Amanda Rettke is the creator of I Am Baker, and the bestselling author of Surprise Inside Cakes: Amazing Cakes for Every Occasion – With a Little Something Extra Inside.Over the course of her 15+ year blogging adventure, she has been featured in and collaborated with the Food Network, New York Times, LA Times, Country Living Magazine, People Magazine, Epicurious, Brides, Romantic Homes, life:beautiful, Publishers Weekly, The Daily Mail, Star Tribune, The Globe and Mail, DailyCandy, YumSugar, The Knot, The Kitchn, and Parade, to name a few.

Reader Comments

  1. These are some of the best and most unique cookies I’ve had! I have never worked with a dough like this with homemade cookies, but they turned out beautifully. Loved the lemon extract/zest combo. I would even add a little more zest next time. Because I’m definitely making these again. So delicious!
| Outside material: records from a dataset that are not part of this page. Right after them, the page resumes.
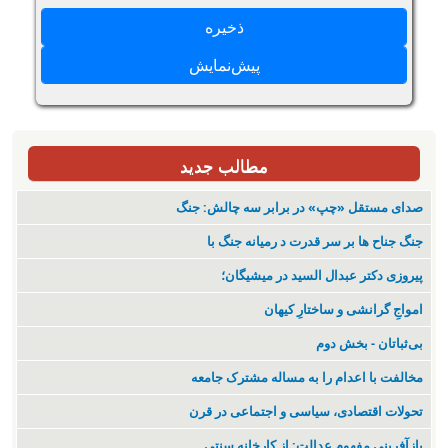
مطالب جدید
صدای مستقل «چپ» در برابر سه چالش: جنگ
جنگ جناح ها بر سر قدرت د رمیانە جنگ با
پیروزی دکتر عبدال السید در میشیگان؛
‌امواجِ گرانشی و ساختارِ کیهان
بی‌ثباتان - بخش دوم
مخالفت با اعدام را به مساله مشترک جامعه
تحولات اقتصادی، سیاسی و اجتماعی در قرن
بازآفرینی مفهوم عدالت: از کارخانه سنتی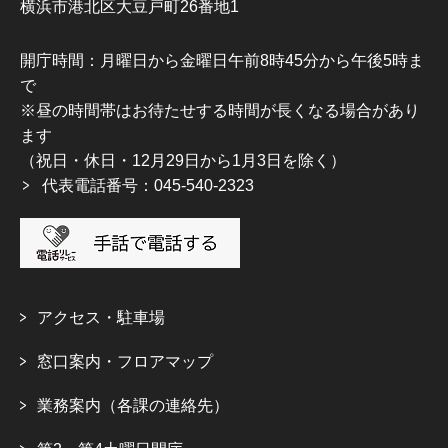
横浜市港北区大豆戸町26番地1
開庁時間：月曜日から金曜日午前8時45分から午後5時ま
で
※昼の時間帯はお待たせする時間が長くなる場合があり
ます
（祝日・休日・12月29日から1月3日を除く）
代表電話番号：045-540-2323
アクセス・駐車場
窓口案内・フロアマップ
業務案内（各課の連絡先）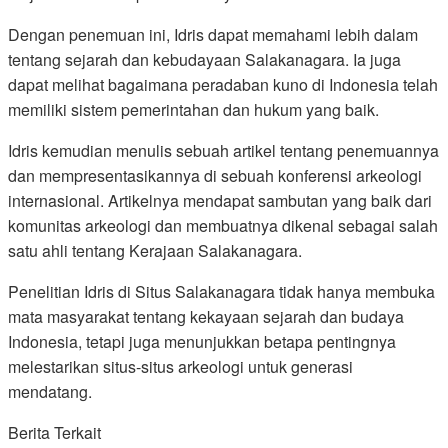
Dengan penemuan ini, Idris dapat memahami lebih dalam
tentang sejarah dan kebudayaan Salakanagara. Ia juga
dapat melihat bagaimana peradaban kuno di Indonesia telah
memiliki sistem pemerintahan dan hukum yang baik.
Idris kemudian menulis sebuah artikel tentang penemuannya
dan mempresentasikannya di sebuah konferensi arkeologi
internasional. Artikelnya mendapat sambutan yang baik dari
komunitas arkeologi dan membuatnya dikenal sebagai salah
satu ahli tentang Kerajaan Salakanagara.
Penelitian Idris di Situs Salakanagara tidak hanya membuka
mata masyarakat tentang kekayaan sejarah dan budaya
Indonesia, tetapi juga menunjukkan betapa pentingnya
melestarikan situs-situs arkeologi untuk generasi
mendatang.
Berita Terkait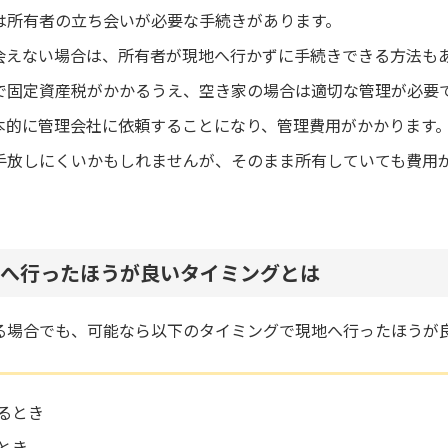
は所有者の立ち会いが必要な手続きがあります。
会えない場合は、所有者が現地へ行かずに手続きできる方法も
で固定資産税がかかるうえ、空き家の場合は適切な管理が必要
本的に管理会社に依頼することになり、管理費用がかかります
手放しにくいかもしれませんが、そのまま所有していても費用
へ行ったほうが良いタイミングとは
る場合でも、可能なら以下のタイミングで現地へ行ったほうが
るとき
とき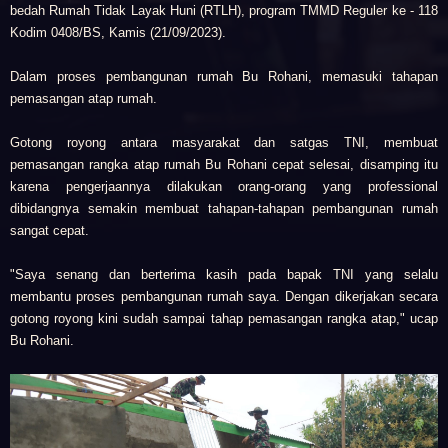
bedah Rumah Tidak Layak Huni (RTLH), program TMMD Reguler ke - 118
Kodim 0408/BS, Kamis (21/09/2023).
Dalam proses pembangunan rumah Bu Rohani, memasuki tahapan
pemasangan atap rumah.
Gotong royong antara masyarakat dan satgas TNI, membuat
pemasangan rangka atap rumah Bu Rohani cepat selesai, disamping itu
karena pengerjaannya dilakukan orang-orang yang professional
dibidangnya semakin membuat tahapan-tahapan pembangunan rumah
sangat cepat.
"Saya senang dan berterima kasih pada bapak TNI yang selalu
membantu proses pembangunan rumah saya. Dengan dikerjakan secara
gotong royong kini sudah sampai tahap pemasangan rangka atap," ucap
Bu Rohani.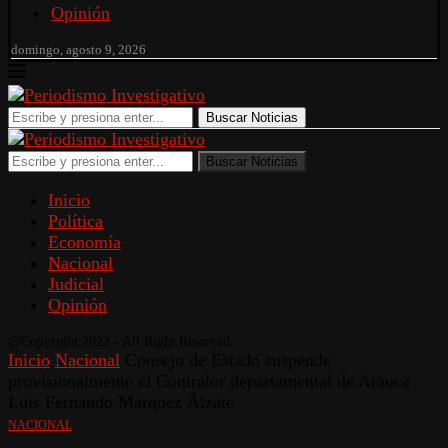
Opinión
domingo, agosto 9, 2026
Buscar Noticias
Buscar Noticias
Inicio
Política
Economía
Nacional
Judicial
Opinión
@Copyright 2022 - All Right Reserved.
Inicio
Nacional
Consejo de Estado suspende
provisionalmente el Contralor departamental de Arauca
Luis Fernando Márquez Álzate
NACIONAL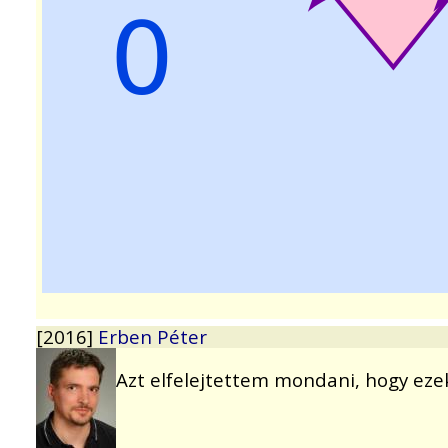
[2016]
Erben Péter
Azt elfelejtettem mondani, hogy ezek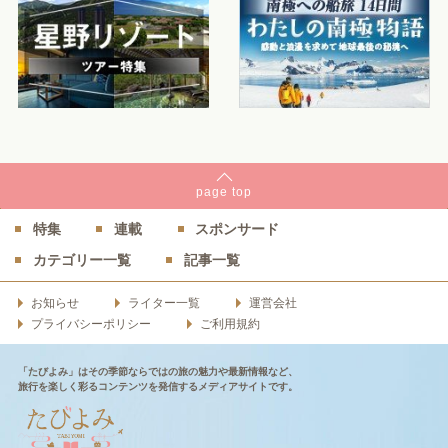
page
top
特集
連載
スポンサード
カテゴリー一覧
記事一覧
お知らせ
ライター一覧
運営会社
プライバシーポリシー
ご利用規約
「たびよみ」はその季節ならではの旅の魅力や最新情報など、
旅行を楽しく彩るコンテンツを発信するメディアサイトです。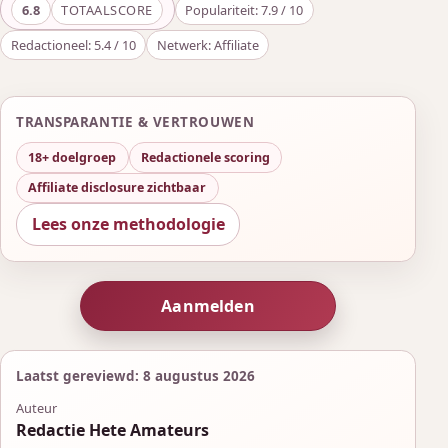
6.8
TOTAALSCORE
Populariteit: 7.9 / 10
Redactioneel: 5.4 / 10
Netwerk: Affiliate
TRANSPARANTIE & VERTROUWEN
18+ doelgroep
Redactionele scoring
Affiliate disclosure zichtbaar
Lees onze methodologie
Aanmelden
Laatst gereviewd: 8 augustus 2026
Auteur
Redactie Hete Amateurs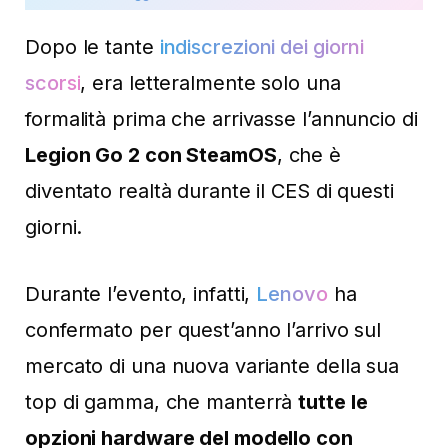
Dopo le tante
indiscrezioni dei giorni
scorsi
, era letteralmente solo una
formalità prima che arrivasse l’annuncio di
Legion Go 2 con SteamOS
, che è
diventato realtà durante il CES di questi
giorni.
Durante l’evento, infatti,
Lenovo
ha
confermato per quest’anno l’arrivo sul
mercato di una nuova variante della sua
top di gamma, che manterrà
tutte le
opzioni hardware del modello con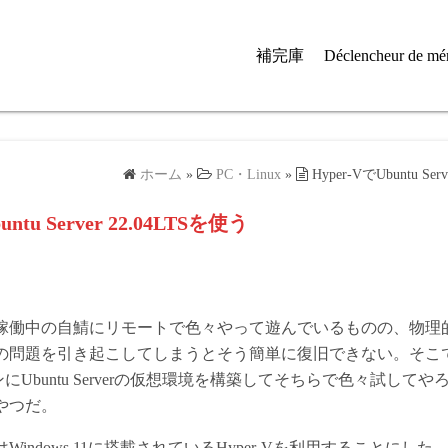
補完庫
Déclencheur de mé
ホーム
»
PC・Linux
»
Hyper-VでUbuntu Se
untu Server 22.04LTSを使う
稼働中の自鯖にリモートで色々やって遊んでいるものの、物理
の問題を引き起こしてしまうとそう簡単に復旧できない。そこ
コンにUbuntu Serverの仮想環境を構築してそちらで色々試して
やつだ。
indows 11に搭載されているHyper-Vを利用することにした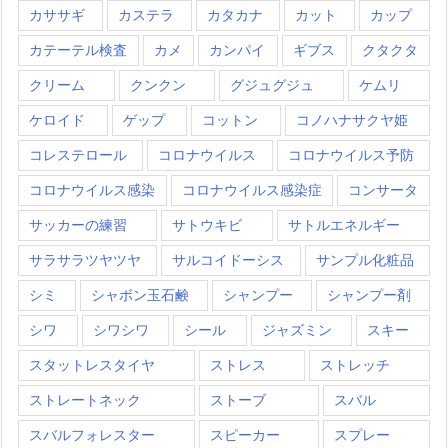
カササギ
カステラ
カタカナ
カット
カップ
カテーテル検査
カメ
カンパイ
ギブス
クタクタ
クリーム
クンクン
グジュグジュ
ケムリ
ケロイド
ゲップ
コットン
コノハナサクヤ姫
コレステロール
コロナウイルス
コロナウイルス予防
コロナウイルス感染
コロナウイルス感染症
コンサータ
サッカーの練習
サトウキビ
サトルエネルギー
サラサラツヤツヤ
サルコイドーシス
サンプル化粧品
シミ
シャボン玉石鹸
シャンプー
シャンプー剤
シワ
シワシワ
シール
ジャズミン
スキー
スタットレスタイヤ
ストレス
ストレッチ
ストレートネック
ストーブ
スバル
スバルフォレスター
スピーカー
スプレー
    1. I made today, so delicious. I baked in gas oven for 11 minutes, they are chewy and soft in center and I wondered if they are supposed to be or if I did not bake long enough. I live in Houston and it’s humid here

  2. I’ve never had so many compliments and people asking for the recipe than I have with this cookie. I love them! I add more lemon zest because I love lemon so much.

  3. Make these every Christmas. Great cookie. I however do not use a 2 TBL spoon scoop, I use 1 as 2 is way too big, I actually made one batch in a 1/2 TBL spoon which is more what I like. They do spread so leave at least 2″ in-between each cookie. I live in elevation of 7600′ and they needed 13 minutes. Definitely add more zest to give it a stronger lemon flavor.

  4. I made these as directed but they didn’t spread. They looked almost like they did when I put them on the cookie sheet. I also added a lot more lemon extract for my last batch. I just didn’t taste very lemony and that was what I was going for. Really lemony.

    1. Sorry about that. Unfortunately, I am not able to predict what people’s expectations are, and am sorry you felt these were not lemony enough. Cookies not spreading could be because there was too much flour, the dough was too dry, or too cold. I don’t know where you are located geographically, but if you are not in a warm climate, the dry air can contribute to less moisture in doughs.

  5. Amazing lemon Flavor!
    I did chill the dough for about 5-10 mins.

    I also used the lemon to make a glaze with the lemon juice and confectioners sugar, which added additional lemony goodness!

  6. I love this recipe but for some reason mine never spreads out like they do on your video. Any ideas what I am doing wrong?

    1. My guess would be too much flour. If you are scooping the flour from a bag or container, you are compressing it into the measuring cup. You have to scoop from container and pour into measuring cup without compacting it. I don’t follow that advice and end up with too much also.

  7. Best cookies ever!! Nice and lemony. Perfect in my gas oven at 350° for 13 min. Thank you so much!! I had left a msg asking if the dough or cookies freeze well for making ahead?